-- Work order --
Give back, word for word, the lines in the listing below from the one holding "- Användare berömde" down to the one holding "- Gemenskapen diskuterade", both ends included.
────────────────────────────────────────
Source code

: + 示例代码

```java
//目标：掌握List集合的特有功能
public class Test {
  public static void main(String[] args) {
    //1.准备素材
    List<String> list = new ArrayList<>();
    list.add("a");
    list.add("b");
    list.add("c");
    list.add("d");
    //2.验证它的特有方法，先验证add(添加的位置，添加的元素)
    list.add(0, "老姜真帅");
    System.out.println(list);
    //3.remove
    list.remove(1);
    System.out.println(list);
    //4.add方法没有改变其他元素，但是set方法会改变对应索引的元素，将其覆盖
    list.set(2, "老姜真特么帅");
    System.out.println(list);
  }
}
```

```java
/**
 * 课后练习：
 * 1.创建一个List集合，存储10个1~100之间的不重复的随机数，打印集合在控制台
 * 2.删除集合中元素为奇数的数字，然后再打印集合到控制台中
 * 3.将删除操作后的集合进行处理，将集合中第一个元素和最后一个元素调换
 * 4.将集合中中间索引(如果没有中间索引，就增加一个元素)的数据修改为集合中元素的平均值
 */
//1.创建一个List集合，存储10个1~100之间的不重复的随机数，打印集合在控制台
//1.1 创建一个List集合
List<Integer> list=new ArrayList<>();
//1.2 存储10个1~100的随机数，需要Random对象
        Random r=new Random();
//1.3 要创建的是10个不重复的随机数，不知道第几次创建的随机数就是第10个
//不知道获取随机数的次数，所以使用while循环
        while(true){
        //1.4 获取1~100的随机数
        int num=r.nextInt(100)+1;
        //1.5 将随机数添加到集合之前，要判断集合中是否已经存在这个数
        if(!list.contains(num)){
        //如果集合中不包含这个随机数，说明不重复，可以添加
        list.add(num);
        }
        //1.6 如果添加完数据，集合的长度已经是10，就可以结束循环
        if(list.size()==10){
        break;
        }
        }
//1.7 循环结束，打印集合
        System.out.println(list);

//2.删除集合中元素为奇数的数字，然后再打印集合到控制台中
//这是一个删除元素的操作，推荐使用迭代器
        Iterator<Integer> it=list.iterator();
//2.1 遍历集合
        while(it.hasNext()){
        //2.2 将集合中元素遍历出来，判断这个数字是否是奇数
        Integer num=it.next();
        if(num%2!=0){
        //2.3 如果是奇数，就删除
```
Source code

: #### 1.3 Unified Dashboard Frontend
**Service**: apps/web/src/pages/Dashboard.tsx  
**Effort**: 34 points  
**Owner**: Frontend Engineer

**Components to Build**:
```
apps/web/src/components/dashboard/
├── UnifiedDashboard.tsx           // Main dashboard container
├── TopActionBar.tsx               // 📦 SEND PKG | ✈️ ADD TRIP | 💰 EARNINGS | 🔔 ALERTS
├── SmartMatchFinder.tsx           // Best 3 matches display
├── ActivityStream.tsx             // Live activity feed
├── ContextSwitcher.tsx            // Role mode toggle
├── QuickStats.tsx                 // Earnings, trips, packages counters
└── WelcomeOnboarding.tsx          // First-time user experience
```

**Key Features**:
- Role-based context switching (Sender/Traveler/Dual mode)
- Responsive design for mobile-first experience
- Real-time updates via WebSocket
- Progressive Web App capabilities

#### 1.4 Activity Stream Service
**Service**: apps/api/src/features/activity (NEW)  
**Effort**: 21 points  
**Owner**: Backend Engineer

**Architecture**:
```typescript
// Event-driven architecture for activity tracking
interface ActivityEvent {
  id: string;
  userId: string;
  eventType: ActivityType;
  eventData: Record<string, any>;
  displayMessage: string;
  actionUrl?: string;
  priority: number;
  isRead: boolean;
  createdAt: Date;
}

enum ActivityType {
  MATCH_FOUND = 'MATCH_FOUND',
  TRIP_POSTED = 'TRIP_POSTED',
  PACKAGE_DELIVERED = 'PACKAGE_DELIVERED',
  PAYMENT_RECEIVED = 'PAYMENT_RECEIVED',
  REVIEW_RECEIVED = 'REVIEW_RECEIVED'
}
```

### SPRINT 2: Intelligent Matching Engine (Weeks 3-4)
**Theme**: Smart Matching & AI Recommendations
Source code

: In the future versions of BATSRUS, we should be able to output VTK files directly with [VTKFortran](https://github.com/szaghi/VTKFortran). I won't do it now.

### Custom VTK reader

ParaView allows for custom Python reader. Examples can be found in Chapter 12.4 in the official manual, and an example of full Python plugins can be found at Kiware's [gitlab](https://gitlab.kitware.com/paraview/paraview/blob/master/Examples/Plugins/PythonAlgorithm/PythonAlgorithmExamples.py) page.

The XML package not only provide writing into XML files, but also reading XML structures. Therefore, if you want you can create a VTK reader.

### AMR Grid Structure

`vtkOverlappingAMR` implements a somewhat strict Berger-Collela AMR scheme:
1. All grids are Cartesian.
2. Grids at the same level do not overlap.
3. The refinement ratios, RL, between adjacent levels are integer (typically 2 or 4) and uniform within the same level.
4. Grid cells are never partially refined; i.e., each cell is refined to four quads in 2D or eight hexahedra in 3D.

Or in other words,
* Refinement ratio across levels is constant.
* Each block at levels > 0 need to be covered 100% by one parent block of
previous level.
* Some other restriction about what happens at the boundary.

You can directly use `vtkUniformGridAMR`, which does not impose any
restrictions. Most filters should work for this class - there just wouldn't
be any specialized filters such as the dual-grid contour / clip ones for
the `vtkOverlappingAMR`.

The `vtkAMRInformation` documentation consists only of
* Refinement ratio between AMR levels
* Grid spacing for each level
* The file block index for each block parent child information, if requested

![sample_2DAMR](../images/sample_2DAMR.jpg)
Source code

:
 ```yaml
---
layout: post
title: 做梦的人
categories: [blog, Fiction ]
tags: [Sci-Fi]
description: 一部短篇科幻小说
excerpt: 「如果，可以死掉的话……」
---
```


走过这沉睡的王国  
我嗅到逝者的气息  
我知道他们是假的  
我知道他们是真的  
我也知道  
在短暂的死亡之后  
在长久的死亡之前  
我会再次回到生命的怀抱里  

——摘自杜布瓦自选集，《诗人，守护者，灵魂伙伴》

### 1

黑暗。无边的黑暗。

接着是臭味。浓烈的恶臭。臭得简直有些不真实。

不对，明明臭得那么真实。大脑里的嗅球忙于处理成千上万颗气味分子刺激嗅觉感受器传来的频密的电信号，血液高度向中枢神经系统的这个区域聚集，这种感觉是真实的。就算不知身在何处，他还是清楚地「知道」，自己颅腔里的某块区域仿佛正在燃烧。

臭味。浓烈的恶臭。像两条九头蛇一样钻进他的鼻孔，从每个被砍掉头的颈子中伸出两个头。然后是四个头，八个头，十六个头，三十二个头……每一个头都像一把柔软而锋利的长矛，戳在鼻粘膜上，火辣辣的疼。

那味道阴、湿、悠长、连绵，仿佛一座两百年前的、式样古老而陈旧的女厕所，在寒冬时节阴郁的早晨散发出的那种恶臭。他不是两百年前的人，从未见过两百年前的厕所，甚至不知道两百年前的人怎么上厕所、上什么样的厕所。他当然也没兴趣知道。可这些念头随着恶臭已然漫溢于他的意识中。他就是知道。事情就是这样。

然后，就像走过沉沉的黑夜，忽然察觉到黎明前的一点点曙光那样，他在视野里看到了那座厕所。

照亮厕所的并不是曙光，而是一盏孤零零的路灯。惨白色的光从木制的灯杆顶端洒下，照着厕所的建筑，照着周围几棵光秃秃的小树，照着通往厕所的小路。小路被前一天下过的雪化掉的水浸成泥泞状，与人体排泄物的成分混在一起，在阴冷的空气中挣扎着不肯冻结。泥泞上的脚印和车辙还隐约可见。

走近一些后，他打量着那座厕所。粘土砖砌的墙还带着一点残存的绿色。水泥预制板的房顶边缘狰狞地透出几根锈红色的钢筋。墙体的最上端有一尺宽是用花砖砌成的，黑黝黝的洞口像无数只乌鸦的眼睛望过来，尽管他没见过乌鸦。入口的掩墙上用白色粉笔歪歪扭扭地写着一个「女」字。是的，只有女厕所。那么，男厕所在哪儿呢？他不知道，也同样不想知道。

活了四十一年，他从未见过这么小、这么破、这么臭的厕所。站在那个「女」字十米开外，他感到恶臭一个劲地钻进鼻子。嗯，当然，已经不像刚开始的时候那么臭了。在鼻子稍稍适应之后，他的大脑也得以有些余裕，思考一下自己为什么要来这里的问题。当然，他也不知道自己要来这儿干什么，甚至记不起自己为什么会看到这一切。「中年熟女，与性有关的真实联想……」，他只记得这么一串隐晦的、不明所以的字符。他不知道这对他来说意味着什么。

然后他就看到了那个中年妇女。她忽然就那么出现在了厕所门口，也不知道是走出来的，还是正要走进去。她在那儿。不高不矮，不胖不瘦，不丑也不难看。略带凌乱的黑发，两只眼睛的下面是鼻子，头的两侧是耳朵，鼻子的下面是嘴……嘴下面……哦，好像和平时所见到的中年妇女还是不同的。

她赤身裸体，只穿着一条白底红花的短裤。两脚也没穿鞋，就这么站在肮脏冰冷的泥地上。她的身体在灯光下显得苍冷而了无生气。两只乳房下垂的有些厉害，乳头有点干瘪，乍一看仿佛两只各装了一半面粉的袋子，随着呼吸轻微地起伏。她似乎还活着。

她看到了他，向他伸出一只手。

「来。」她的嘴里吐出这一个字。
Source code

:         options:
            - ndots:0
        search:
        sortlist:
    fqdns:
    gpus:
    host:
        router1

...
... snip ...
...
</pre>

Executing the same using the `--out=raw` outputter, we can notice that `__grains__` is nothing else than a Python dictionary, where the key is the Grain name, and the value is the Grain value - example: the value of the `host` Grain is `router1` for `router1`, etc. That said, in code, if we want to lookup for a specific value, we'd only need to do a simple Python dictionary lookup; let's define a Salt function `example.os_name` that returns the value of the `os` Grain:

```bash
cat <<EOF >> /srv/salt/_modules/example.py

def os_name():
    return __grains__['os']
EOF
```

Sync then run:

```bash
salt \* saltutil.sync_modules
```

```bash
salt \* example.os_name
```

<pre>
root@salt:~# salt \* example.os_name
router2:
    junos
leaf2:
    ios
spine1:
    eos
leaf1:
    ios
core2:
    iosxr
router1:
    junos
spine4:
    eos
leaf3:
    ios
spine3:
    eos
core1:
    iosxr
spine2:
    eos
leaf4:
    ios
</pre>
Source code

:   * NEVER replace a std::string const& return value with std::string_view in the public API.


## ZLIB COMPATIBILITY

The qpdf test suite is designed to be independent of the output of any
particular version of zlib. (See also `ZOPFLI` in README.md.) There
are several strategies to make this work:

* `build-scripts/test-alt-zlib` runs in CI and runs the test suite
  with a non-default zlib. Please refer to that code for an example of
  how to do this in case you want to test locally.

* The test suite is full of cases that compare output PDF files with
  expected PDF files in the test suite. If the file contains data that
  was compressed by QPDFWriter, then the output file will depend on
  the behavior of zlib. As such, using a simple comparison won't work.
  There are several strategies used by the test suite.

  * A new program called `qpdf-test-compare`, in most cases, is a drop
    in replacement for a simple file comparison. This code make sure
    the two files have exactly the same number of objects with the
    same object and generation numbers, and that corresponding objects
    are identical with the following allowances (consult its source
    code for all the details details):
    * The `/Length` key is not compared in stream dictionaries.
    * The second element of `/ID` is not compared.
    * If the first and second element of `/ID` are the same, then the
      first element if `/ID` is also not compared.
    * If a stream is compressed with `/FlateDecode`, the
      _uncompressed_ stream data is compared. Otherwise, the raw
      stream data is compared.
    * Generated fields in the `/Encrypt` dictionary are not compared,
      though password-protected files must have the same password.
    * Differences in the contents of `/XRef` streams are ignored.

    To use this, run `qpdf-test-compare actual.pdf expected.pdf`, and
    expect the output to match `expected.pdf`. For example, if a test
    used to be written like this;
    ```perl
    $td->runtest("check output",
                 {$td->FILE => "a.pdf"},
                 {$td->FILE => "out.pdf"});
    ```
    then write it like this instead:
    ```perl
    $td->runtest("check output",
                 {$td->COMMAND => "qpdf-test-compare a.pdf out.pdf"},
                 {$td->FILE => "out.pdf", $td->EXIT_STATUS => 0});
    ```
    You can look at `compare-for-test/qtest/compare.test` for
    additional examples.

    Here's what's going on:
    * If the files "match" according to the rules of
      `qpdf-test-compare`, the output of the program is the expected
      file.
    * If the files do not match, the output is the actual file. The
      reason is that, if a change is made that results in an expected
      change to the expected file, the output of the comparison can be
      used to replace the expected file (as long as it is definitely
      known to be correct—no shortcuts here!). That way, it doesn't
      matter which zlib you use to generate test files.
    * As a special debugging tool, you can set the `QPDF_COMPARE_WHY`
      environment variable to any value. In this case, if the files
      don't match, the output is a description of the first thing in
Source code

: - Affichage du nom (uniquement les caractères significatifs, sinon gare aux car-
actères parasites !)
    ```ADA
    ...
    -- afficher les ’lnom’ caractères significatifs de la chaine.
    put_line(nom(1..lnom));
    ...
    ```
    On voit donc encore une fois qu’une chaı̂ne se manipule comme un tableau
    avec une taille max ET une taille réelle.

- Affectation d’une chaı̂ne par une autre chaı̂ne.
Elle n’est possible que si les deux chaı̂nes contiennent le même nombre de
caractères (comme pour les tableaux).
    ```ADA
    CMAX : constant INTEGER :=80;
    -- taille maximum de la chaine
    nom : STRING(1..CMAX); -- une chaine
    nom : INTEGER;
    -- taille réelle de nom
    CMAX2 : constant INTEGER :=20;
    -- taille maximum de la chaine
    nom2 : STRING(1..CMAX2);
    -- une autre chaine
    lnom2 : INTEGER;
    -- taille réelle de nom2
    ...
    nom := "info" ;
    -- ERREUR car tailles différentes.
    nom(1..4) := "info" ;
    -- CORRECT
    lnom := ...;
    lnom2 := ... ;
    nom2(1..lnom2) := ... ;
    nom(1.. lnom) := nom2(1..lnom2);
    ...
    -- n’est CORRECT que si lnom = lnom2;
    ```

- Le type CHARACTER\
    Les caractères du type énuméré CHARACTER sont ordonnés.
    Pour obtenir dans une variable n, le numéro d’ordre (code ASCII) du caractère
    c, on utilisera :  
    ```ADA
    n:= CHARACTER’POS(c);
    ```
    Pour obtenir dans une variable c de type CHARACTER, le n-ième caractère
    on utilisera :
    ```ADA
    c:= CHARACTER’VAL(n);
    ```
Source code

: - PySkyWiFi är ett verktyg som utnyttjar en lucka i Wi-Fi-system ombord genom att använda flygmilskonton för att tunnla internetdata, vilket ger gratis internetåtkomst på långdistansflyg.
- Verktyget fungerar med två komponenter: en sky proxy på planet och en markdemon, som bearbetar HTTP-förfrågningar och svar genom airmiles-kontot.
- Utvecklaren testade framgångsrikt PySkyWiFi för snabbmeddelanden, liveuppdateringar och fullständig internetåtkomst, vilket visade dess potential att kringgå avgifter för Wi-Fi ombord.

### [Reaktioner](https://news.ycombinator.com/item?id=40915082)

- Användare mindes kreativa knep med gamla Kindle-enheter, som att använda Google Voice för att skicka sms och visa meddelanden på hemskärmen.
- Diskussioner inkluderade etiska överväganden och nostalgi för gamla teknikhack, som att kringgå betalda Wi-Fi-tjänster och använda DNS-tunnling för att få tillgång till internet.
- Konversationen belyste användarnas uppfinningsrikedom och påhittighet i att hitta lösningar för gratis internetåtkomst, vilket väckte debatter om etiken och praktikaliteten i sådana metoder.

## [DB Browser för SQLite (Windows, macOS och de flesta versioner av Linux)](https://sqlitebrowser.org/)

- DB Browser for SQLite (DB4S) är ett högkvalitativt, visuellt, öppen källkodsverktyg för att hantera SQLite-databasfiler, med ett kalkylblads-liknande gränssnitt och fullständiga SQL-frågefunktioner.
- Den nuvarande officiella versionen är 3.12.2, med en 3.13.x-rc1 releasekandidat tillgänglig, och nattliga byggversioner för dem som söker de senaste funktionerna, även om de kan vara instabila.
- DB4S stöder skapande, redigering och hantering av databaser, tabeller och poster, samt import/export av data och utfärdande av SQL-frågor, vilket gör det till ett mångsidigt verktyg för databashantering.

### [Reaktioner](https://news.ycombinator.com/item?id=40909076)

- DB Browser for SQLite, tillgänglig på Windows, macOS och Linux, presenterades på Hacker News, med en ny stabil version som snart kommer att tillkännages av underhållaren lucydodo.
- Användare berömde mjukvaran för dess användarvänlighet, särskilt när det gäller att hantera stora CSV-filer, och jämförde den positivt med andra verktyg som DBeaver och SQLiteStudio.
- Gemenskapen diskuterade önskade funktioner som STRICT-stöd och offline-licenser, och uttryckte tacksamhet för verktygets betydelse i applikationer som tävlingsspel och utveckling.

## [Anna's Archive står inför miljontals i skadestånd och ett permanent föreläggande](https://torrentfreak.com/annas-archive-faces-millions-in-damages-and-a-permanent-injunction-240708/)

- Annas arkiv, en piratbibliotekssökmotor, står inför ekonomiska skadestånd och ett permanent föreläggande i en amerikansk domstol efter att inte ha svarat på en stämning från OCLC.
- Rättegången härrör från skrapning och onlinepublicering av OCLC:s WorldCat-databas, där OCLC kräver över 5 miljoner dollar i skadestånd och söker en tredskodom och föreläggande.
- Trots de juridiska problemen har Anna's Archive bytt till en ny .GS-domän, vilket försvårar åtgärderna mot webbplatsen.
────────────────────────────────────────
-- Your solution --
- Användare berömde mjukvaran för dess användarvänlighet, särskilt när det gäller att hantera stora CSV-filer, och jämförde den positivt med andra verktyg som DBeaver och SQLiteStudio.
- Gemenskapen diskuterade önskade funktioner som STRICT-stöd och offline-licenser, och uttryckte tacksamhet för verktygets betydelse i applikationer som tävlingsspel och utveckling.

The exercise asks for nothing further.